Untrained people observe voiding then think that the surgery is effective. In fact, from a professional view of Urology, we should identify if voiding is by abdomen pressure or detrusor contraction pressure. In the case of Shanshan, reflect arc is infective. Some bladder cancer patients receive treatments to remove bladder and replace it with a loop of intestine. The new bladder can not contract (it requires non-contracting. Contracting has negative factors). Patients are trained to void by applying abdomen pressure after operation. After a period of time, patients may attain normal voiding. Most of readers can now understand why we said that urine was evacuated by abdominal pressure and reflect arc was ineffective in Shashan case.
In "Rough translation of one year's summary", they don't provide any key urodynamic data, such as abdomen pressure (Pabd), intravesical pressure (Pves), detrusor pressure. The key to evaluate efficacy of reflect arc is urodynamic testing, particularly data of detrusor pressure (Pdel) and abdomen pressure (Pabd).

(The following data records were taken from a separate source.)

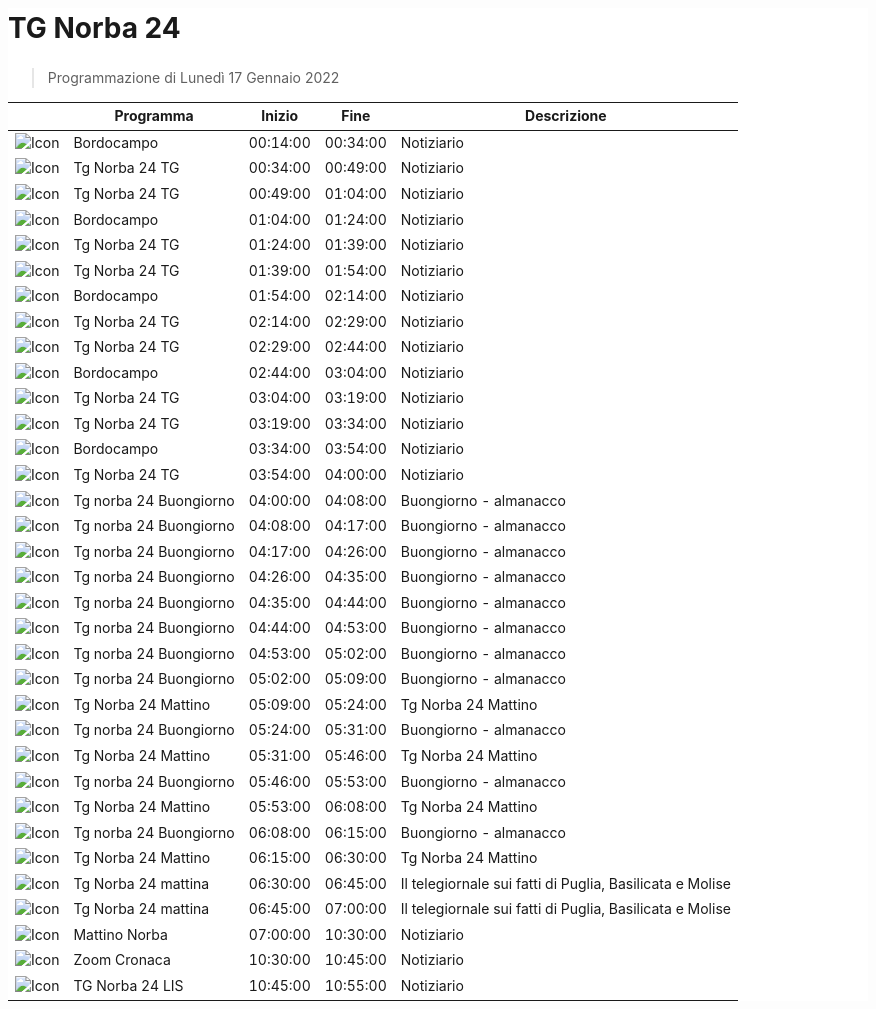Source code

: # TG Norba 24
> Programmazione di Lunedì 17 Gennaio 2022

||Programma|Inizio|Fine|Descrizione|
|---|---|---|---|---|
|![Icon]()|Bordocampo|00:14:00|00:34:00|Notiziario
|![Icon]()|Tg Norba 24 TG|00:34:00|00:49:00|Notiziario
|![Icon]()|Tg Norba 24 TG|00:49:00|01:04:00|Notiziario
|![Icon]()|Bordocampo|01:04:00|01:24:00|Notiziario
|![Icon]()|Tg Norba 24 TG|01:24:00|01:39:00|Notiziario
|![Icon]()|Tg Norba 24 TG|01:39:00|01:54:00|Notiziario
|![Icon]()|Bordocampo|01:54:00|02:14:00|Notiziario
|![Icon]()|Tg Norba 24 TG|02:14:00|02:29:00|Notiziario
|![Icon]()|Tg Norba 24 TG|02:29:00|02:44:00|Notiziario
|![Icon]()|Bordocampo|02:44:00|03:04:00|Notiziario
|![Icon]()|Tg Norba 24 TG|03:04:00|03:19:00|Notiziario
|![Icon]()|Tg Norba 24 TG|03:19:00|03:34:00|Notiziario
|![Icon]()|Bordocampo|03:34:00|03:54:00|Notiziario
|![Icon]()|Tg Norba 24 TG|03:54:00|04:00:00|Notiziario
|![Icon]()|Tg norba 24 Buongiorno|04:00:00|04:08:00|Buongiorno - almanacco
|![Icon]()|Tg norba 24 Buongiorno|04:08:00|04:17:00|Buongiorno - almanacco
|![Icon]()|Tg norba 24 Buongiorno|04:17:00|04:26:00|Buongiorno - almanacco
|![Icon]()|Tg norba 24 Buongiorno|04:26:00|04:35:00|Buongiorno - almanacco
|![Icon]()|Tg norba 24 Buongiorno|04:35:00|04:44:00|Buongiorno - almanacco
|![Icon]()|Tg norba 24 Buongiorno|04:44:00|04:53:00|Buongiorno - almanacco
|![Icon]()|Tg norba 24 Buongiorno|04:53:00|05:02:00|Buongiorno - almanacco
|![Icon]()|Tg norba 24 Buongiorno|05:02:00|05:09:00|Buongiorno - almanacco
|![Icon]()|Tg Norba 24 Mattino|05:09:00|05:24:00|Tg Norba 24 Mattino
|![Icon]()|Tg norba 24 Buongiorno|05:24:00|05:31:00|Buongiorno - almanacco
|![Icon]()|Tg Norba 24 Mattino|05:31:00|05:46:00|Tg Norba 24 Mattino
|![Icon]()|Tg norba 24 Buongiorno|05:46:00|05:53:00|Buongiorno - almanacco
|![Icon]()|Tg Norba 24 Mattino|05:53:00|06:08:00|Tg Norba 24 Mattino
|![Icon]()|Tg norba 24 Buongiorno|06:08:00|06:15:00|Buongiorno - almanacco
|![Icon]()|Tg Norba 24 Mattino|06:15:00|06:30:00|Tg Norba 24 Mattino
|![Icon]()|Tg Norba 24 mattina|06:30:00|06:45:00|Il telegiornale sui fatti di Puglia, Basilicata e Molise
|![Icon]()|Tg Norba 24 mattina|06:45:00|07:00:00|Il telegiornale sui fatti di Puglia, Basilicata e Molise
|![Icon]()|Mattino Norba|07:00:00|10:30:00|Notiziario
|![Icon]()|Zoom Cronaca|10:30:00|10:45:00|Notiziario
|![Icon]()|TG Norba 24 LIS|10:45:00|10:55:00|Notiziario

The stimulus in Xiao procedure may not be strong enough to initiate the reflect. The first year medical students know that stimulus must be greater than a threshold to initiate the reflect. As normal people know, the lower leg kicks forward when the patellar tendon is tapped. The strength of tapping should be at least greater than a threshold value. Could knee jerk be initiated by scratching the knee?
Conclusion: reflect arc is ineffective itself. But selective sacral severance within the operation contributes improvement for part of patients. But the Xiao procedure sever less never roots than rhizotomy. It can not be more effective than rhizotomy. One member in DXY, skyy said: one aim of such kind of function reconstruction for neurogenic bladder is to realize "hold urine at low pressure while evacuate urine at low pressure". It points out the essential of the artificial reflect arc. The clinical cases that bladder cancer patients being treated with cystectomy attain normal voiding by applying abdomen pressure is the best example using "hold urine at low pressure while evacuate urine at low pressure".